**Supplied entries**
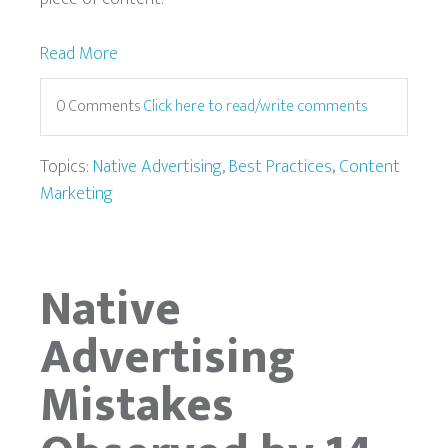
Read More
0 Comments
Click here to read/write comments
Topics:
Native Advertising
,
Best Practices
,
Content
Marketing
Native
Advertising
Mistakes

**Exercise requirements**
Write out the text of the records above again, substituting "Sponsored" for every "Native" and leaving everything else unchanged. Leave the pictures out of your answer.

**Response for this exercise**
Read More
0 Comments
Click here to read/write comments
Topics:
Sponsored Advertising
,
Best Practices
,
Content
Marketing
Sponsored
Advertising
Mistakes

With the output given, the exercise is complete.